My friends 7 year old brother was raped the other day. A 16 year old boy from his neighborhood.. trouble, lonely, angry - had lost his mother to a terminal illness at a young age. It doesn't excuse his behavior... a DISGUSTING number of people are sexually assaulted, thousands of children lose a parent and not Everyone reacts by raping a small helpless little boy.
But some do, apparently.
My friend was distraught. Angry - disappointed... he felt responsible. We talked, he cried. And then we went outside and sat down. It was a peculiarly beautiful day - especially given how ugly the world looked to my friend at this moment.
I was stunned... I felt completely relaxed and peaceful. I harbored no ill will towards this 16 year old. In fact, I felt compassion. I found myself wondering what happened to him, why he was lashing out so inappropriately. But from a place of curiosity, from a desire to understand what made him feel entitled to hurt someone else.
The sunshine and warmth were overwhelming and quieting. I thought about it for a while and then let the peace move over me... it was incredible! I felt whole. This may have been the first time I didn't let emotions over something I cant change affect me. What would I have gained from becoming upset? I can't help my friend feel better if I get angry... one of us needed to be the grounded one.
I like to get in my car and drive - windows down, music up. Especially when the sun shines and the sky is blue. It's the closest I come to flying, I suppose. In my head :-)
There is solace to be found.
M
How can I love you if I do not know you? How can I not love you, even if I know you?

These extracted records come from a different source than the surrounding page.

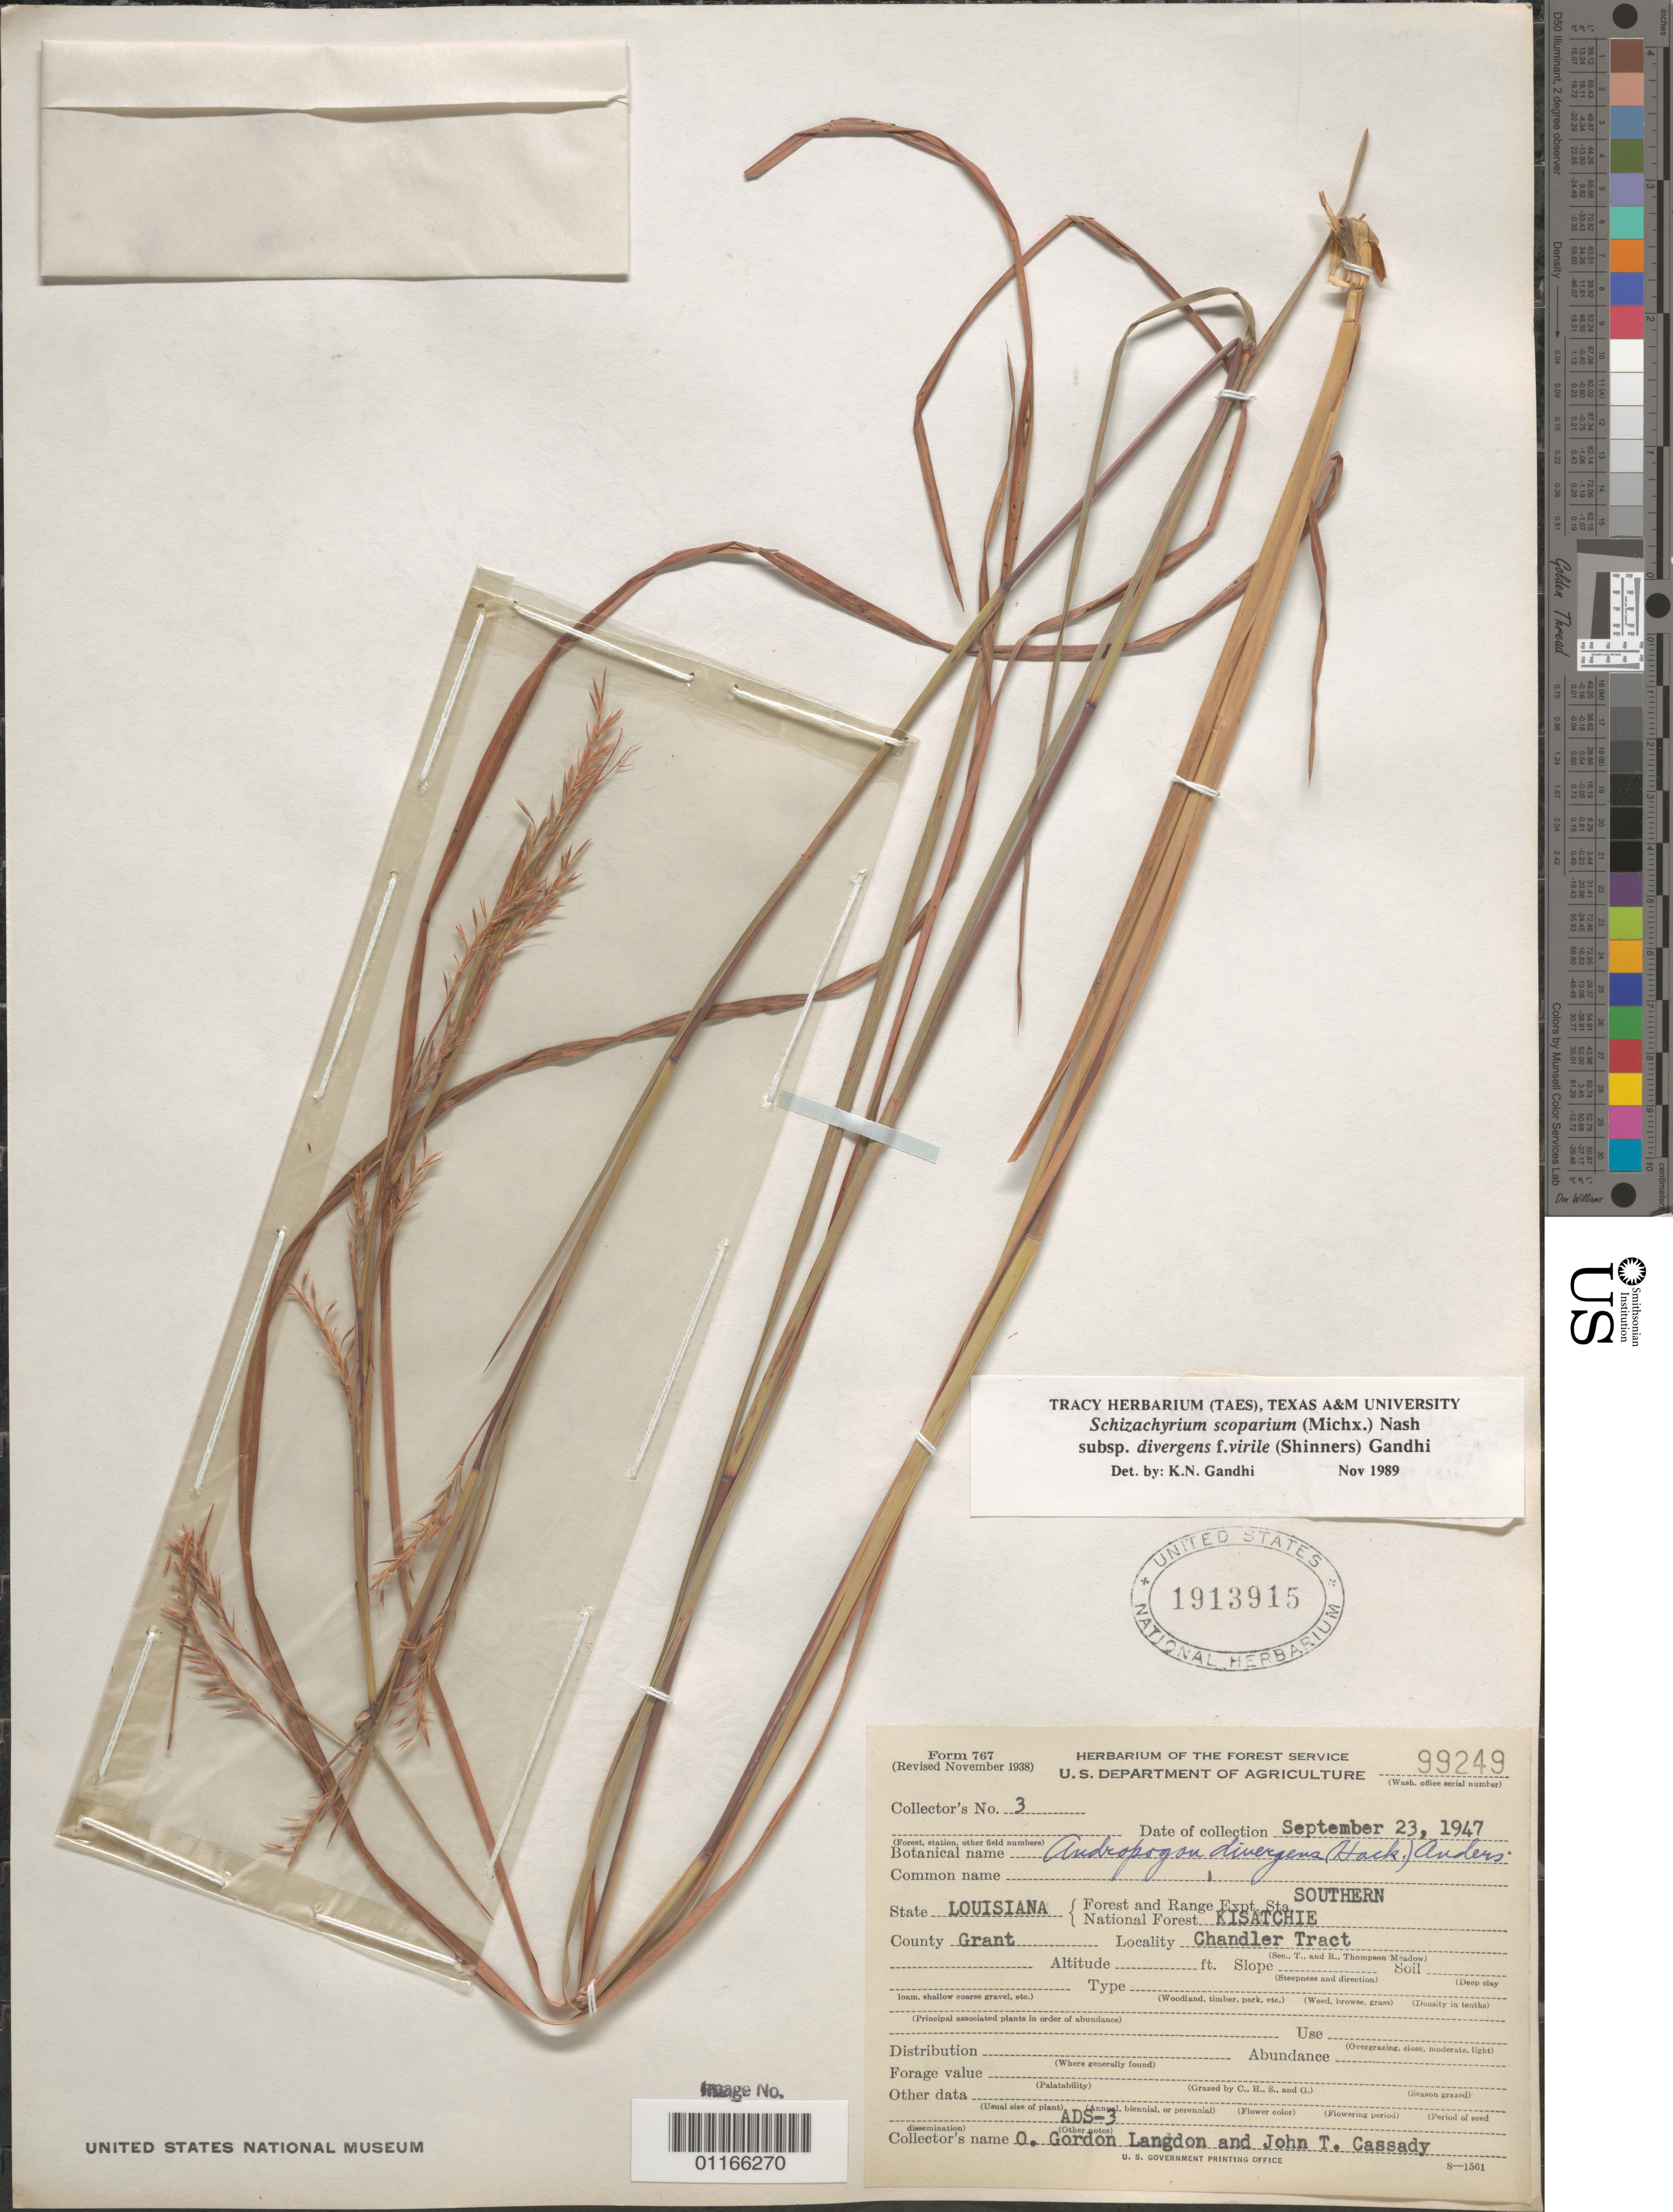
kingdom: Plantae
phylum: Tracheophyta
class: Liliopsida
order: Poales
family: Poaceae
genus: Andropogon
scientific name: Andropogon divergens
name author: (Hack.) Andersson ex Hitchc.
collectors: O. Langdon & J. Cassady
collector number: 3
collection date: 1947-09-23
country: United States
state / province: Louisiana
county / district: Grant Parish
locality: Kisatchie National Forest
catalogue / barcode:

ReplyDeleteThis is precisely what I cannot answer. On some level, I understand what you mean, and yet if I know you... must I love you? How can I grasp the viewpoint that everyone is not only deserving of love but deserving of MY love? And no, I don't think I'm better than anyone, I just think some people are better equipped to love certain other people. And just because I love you doesn't mean you will return it, appreciate it or even realize it - and this doesn't mean I stop loving you but it does mean if I continue to put the same faith in you I am asking to be disappointed. You say "The problem with the unenlightened is they cannot distinguish between pure love and all the imposters, like lust or selfish interest, which are many times the basis for relationships," and I'm beginning slowly to agree with you. So how do you love those who cannot distinguish and often trade on your stability, love and support for their lustful or self-serving interests?"